Task details: In the Kafka on Windows text, rewrite the part that opens with the words containing "Below is a blog, which" and closes with "streaming twitter data.", putting "article" wherever "blog" appears.

Work with Kafka in Windows

If you are looking to test out kafka in windows OS:

Below is a blog, which explains the same in detail:

https://dzone.com/articles/running-apache-kafka-on-windows-os

Also below is simple code for connecting kafka and pyspark by streaming twitter data.

NOTE: 
Test.py == kafkaproducer
Kafka_twitter == pysparkconsumercode


Test.py:

#!/usr/bin/env python

# import required libraries
from kafka import SimpleProducer, SimpleClient
from tweepy.streaming import StreamListener
from tweepy import OAuthHandler
from tweepy import Stream

print("I am at line 9")
consumer_key = "xxxxxxxxxxxxx"
consumer_secret = "xxxxxxxxxxxxx"
access_token = "293636697-xxxxxxxxxxxxxxxxxx"
access_token_secret = "xxxxxxxxxxxxxxxxxxx"
topic = 'twitter-stream'
# setting up Kafka producer
print("Trying to set kafka producer")
kafka = SimpleClient('localhost:9092')
print("Done with setting up of producer")
producer = SimpleProducer(kafka)
print("###############")

Given data:
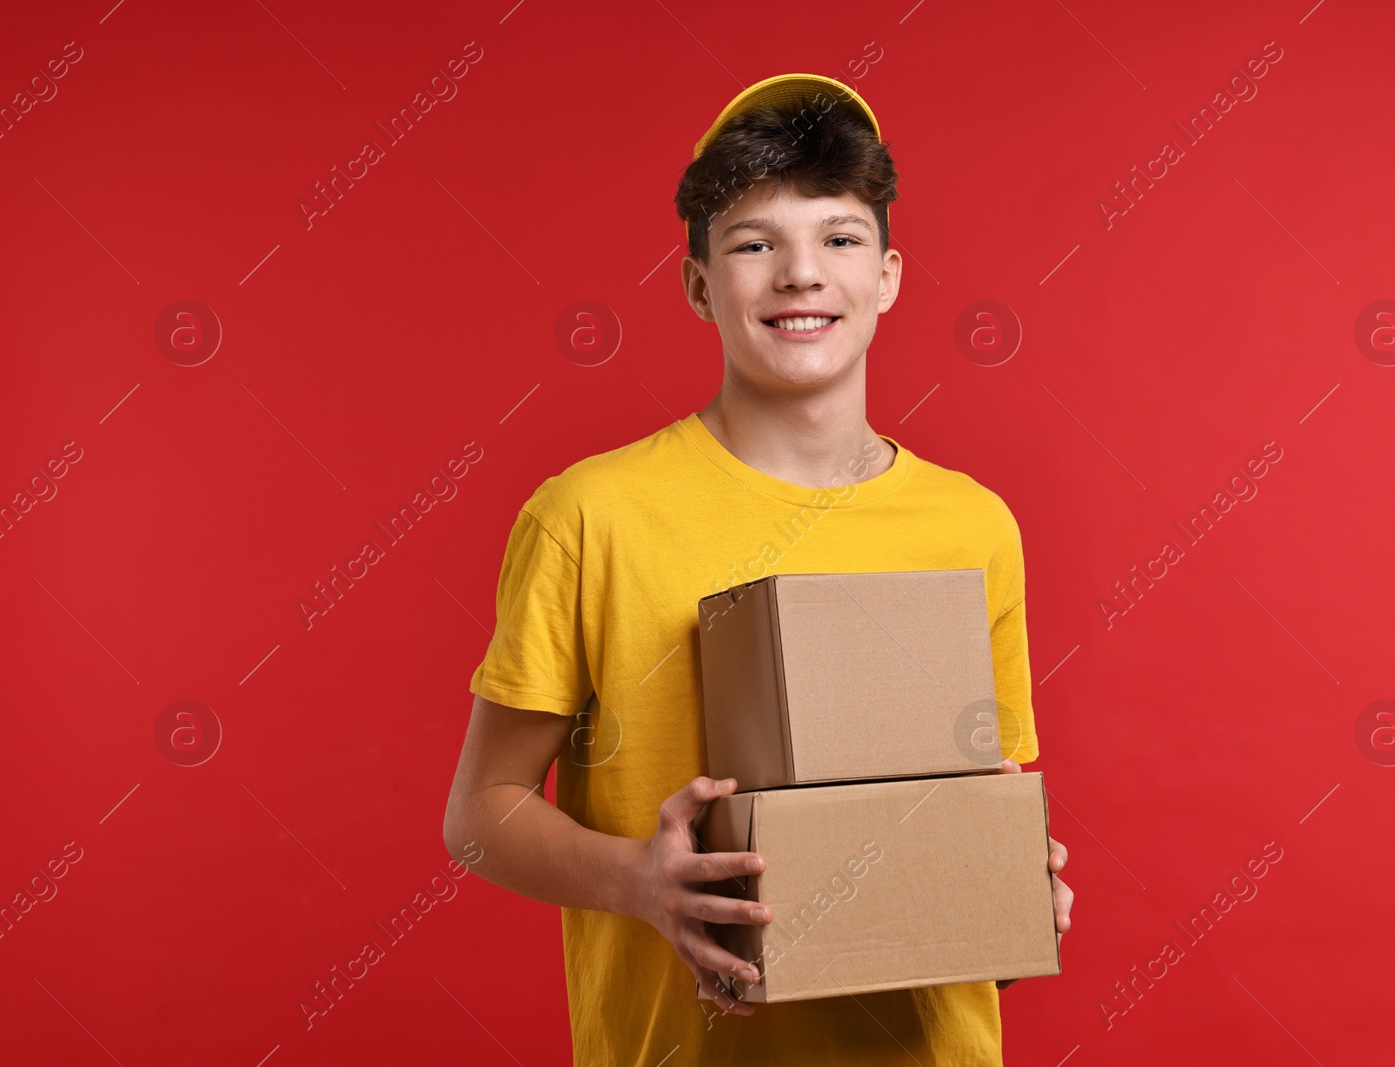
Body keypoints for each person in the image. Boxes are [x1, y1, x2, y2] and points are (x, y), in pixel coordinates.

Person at [443, 72, 1073, 1065]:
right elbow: (479, 816)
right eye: (753, 243)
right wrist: (638, 881)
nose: (799, 274)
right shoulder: (589, 515)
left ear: (888, 275)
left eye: (837, 237)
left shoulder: (972, 523)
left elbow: (969, 810)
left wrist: (1000, 889)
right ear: (699, 285)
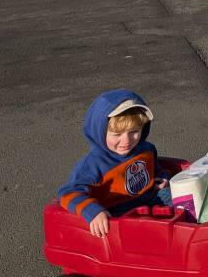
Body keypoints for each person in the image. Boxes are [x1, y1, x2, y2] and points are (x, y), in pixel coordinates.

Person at [57, 90, 172, 238]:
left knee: (182, 199)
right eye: (117, 134)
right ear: (100, 131)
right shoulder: (93, 164)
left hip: (150, 197)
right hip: (117, 211)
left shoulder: (145, 149)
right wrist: (93, 211)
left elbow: (155, 169)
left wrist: (163, 178)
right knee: (128, 232)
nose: (127, 140)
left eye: (134, 131)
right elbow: (68, 193)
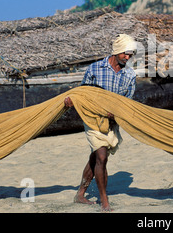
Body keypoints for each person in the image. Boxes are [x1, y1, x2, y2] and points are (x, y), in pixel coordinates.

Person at [64, 34, 137, 212]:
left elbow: (128, 101)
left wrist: (117, 113)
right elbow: (82, 92)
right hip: (93, 118)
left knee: (96, 157)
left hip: (113, 122)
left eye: (131, 55)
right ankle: (104, 201)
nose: (127, 58)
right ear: (117, 51)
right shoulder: (95, 69)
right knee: (102, 157)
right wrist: (71, 99)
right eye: (125, 54)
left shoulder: (129, 74)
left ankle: (80, 194)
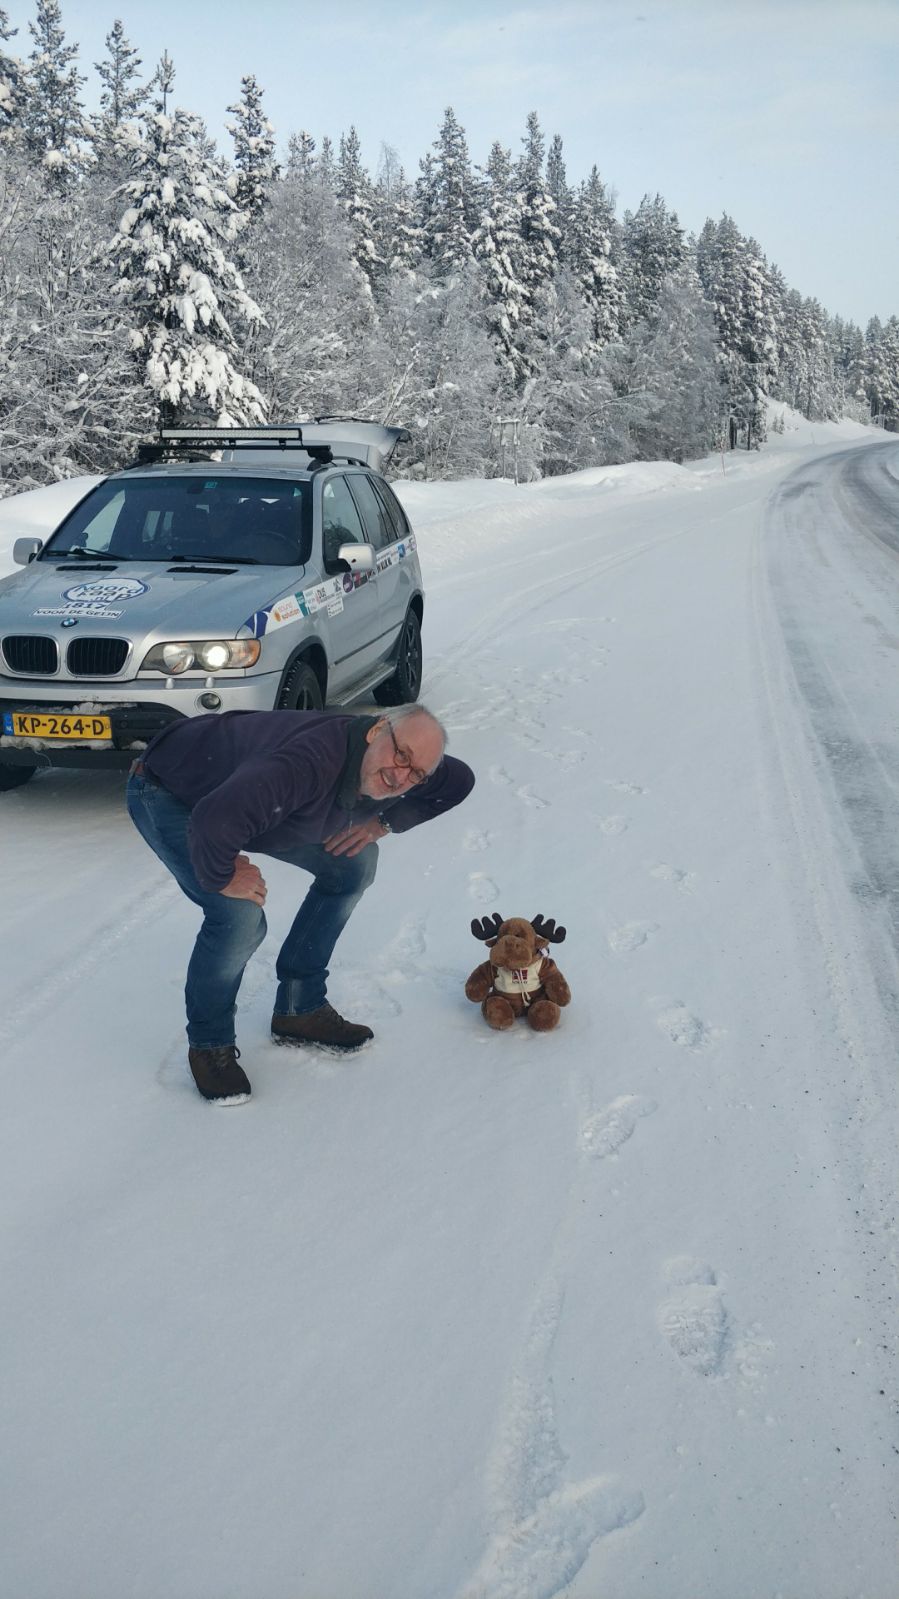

Task answer:
Below is a article, which explains the same in detail:

https://dzone.com/articles/running-apache-kafka-on-windows-os

Also below is simple code for connecting kafka and pyspark by streaming twitter data.